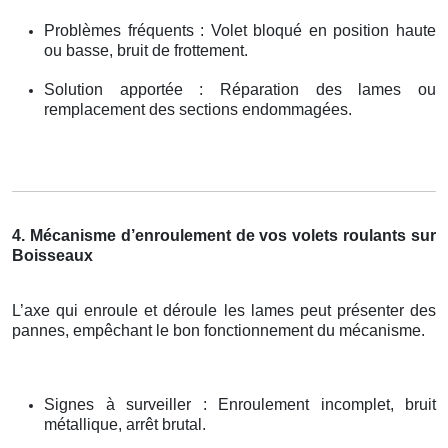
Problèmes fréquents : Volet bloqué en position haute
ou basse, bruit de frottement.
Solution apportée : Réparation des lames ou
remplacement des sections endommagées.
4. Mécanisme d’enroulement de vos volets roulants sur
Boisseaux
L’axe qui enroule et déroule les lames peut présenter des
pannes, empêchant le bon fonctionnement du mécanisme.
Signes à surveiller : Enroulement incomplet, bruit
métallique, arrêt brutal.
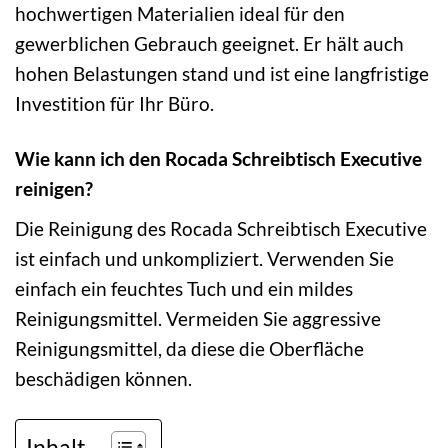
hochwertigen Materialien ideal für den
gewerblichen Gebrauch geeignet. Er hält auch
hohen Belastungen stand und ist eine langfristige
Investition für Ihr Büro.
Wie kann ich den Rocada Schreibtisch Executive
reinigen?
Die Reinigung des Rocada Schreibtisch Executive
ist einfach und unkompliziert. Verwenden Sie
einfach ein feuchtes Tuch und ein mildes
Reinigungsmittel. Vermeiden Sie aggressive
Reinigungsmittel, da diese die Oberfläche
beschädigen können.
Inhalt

__________

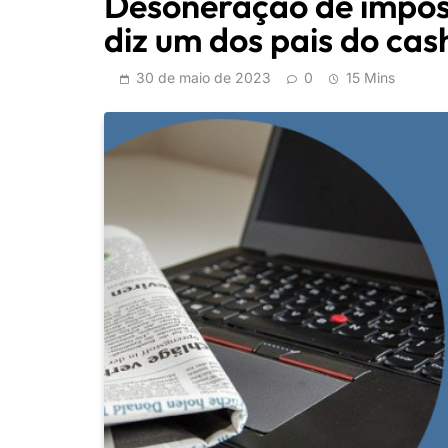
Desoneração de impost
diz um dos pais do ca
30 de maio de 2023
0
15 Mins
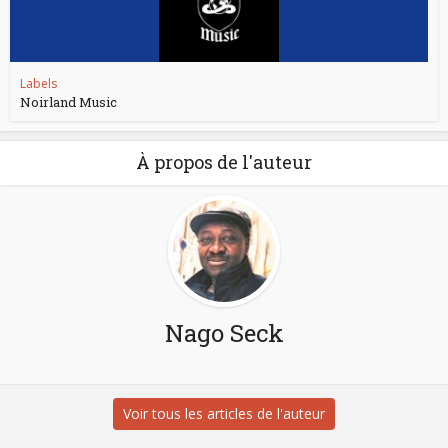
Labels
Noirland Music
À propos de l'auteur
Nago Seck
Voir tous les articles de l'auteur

__________

**Directive:**
Write out the lines of the listing from the line containing "Problèmes fréquents : Volet" through the line containing "métallique, arrêt brutal.", including both of those lines.

**Result of this task:**
Problèmes fréquents : Volet bloqué en position haute
ou basse, bruit de frottement.
Solution apportée : Réparation des lames ou
remplacement des sections endommagées.
4. Mécanisme d’enroulement de vos volets roulants sur
Boisseaux
L’axe qui enroule et déroule les lames peut présenter des
pannes, empêchant le bon fonctionnement du mécanisme.
Signes à surveiller : Enroulement incomplet, bruit
métallique, arrêt brutal.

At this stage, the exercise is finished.